Material provided
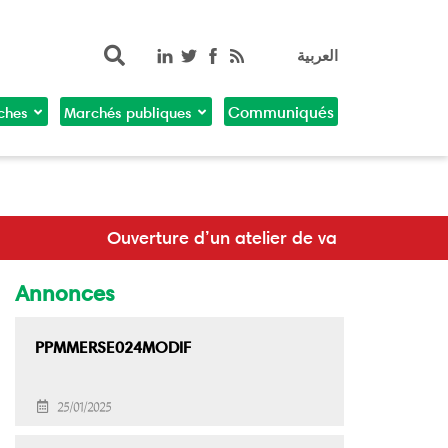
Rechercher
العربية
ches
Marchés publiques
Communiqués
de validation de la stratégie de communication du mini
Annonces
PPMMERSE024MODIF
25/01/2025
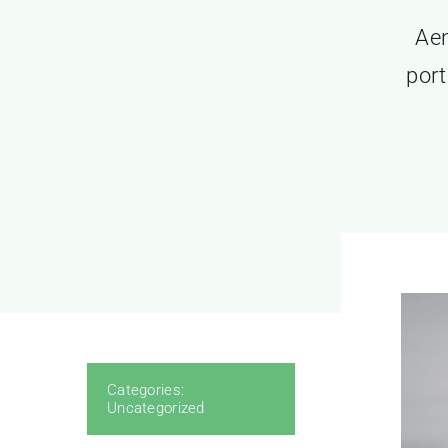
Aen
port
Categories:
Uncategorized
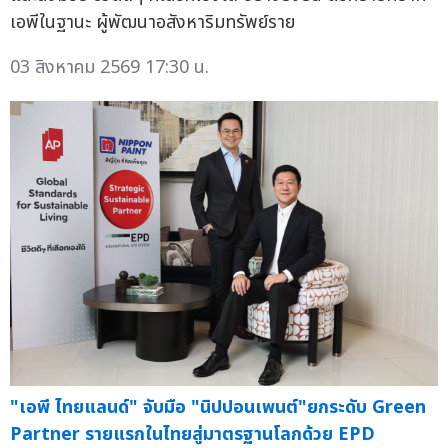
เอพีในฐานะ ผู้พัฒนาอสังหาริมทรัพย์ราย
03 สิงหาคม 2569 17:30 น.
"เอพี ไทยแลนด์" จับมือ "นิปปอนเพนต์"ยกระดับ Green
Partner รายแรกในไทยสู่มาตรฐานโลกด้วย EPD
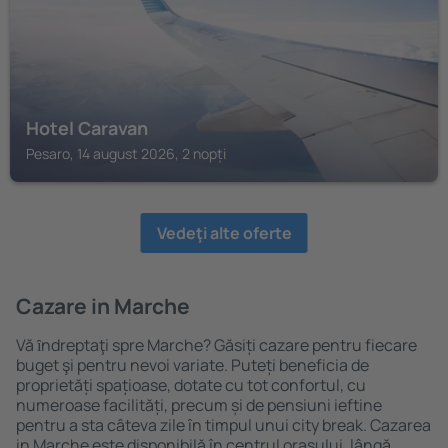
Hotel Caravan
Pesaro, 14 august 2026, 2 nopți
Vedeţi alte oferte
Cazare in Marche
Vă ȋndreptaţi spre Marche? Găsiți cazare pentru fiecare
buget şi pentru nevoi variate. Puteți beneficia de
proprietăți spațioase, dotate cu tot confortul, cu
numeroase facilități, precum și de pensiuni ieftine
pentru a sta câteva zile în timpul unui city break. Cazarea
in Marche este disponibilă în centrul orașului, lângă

Problem to solve
Reproduce the records from their first line through the line containing "Partner รายแรกในไทยสู่มาตรฐานโลกด้วย EPD", both included, and omit the pictures.

Answer to the exercise
Rechercher
العربية
ches
Marchés publiques
Communiqués
de validation de la stratégie de communication du mini
Annonces
PPMMERSE024MODIF
25/01/2025
Aen
port
Categories:
Uncategorized
เอพีในฐานะ ผู้พัฒนาอสังหาริมทรัพย์ราย
03 สิงหาคม 2569 17:30 น.
"เอพี ไทยแลนด์" จับมือ "นิปปอนเพนต์"ยกระดับ Green
Partner รายแรกในไทยสู่มาตรฐานโลกด้วย EPD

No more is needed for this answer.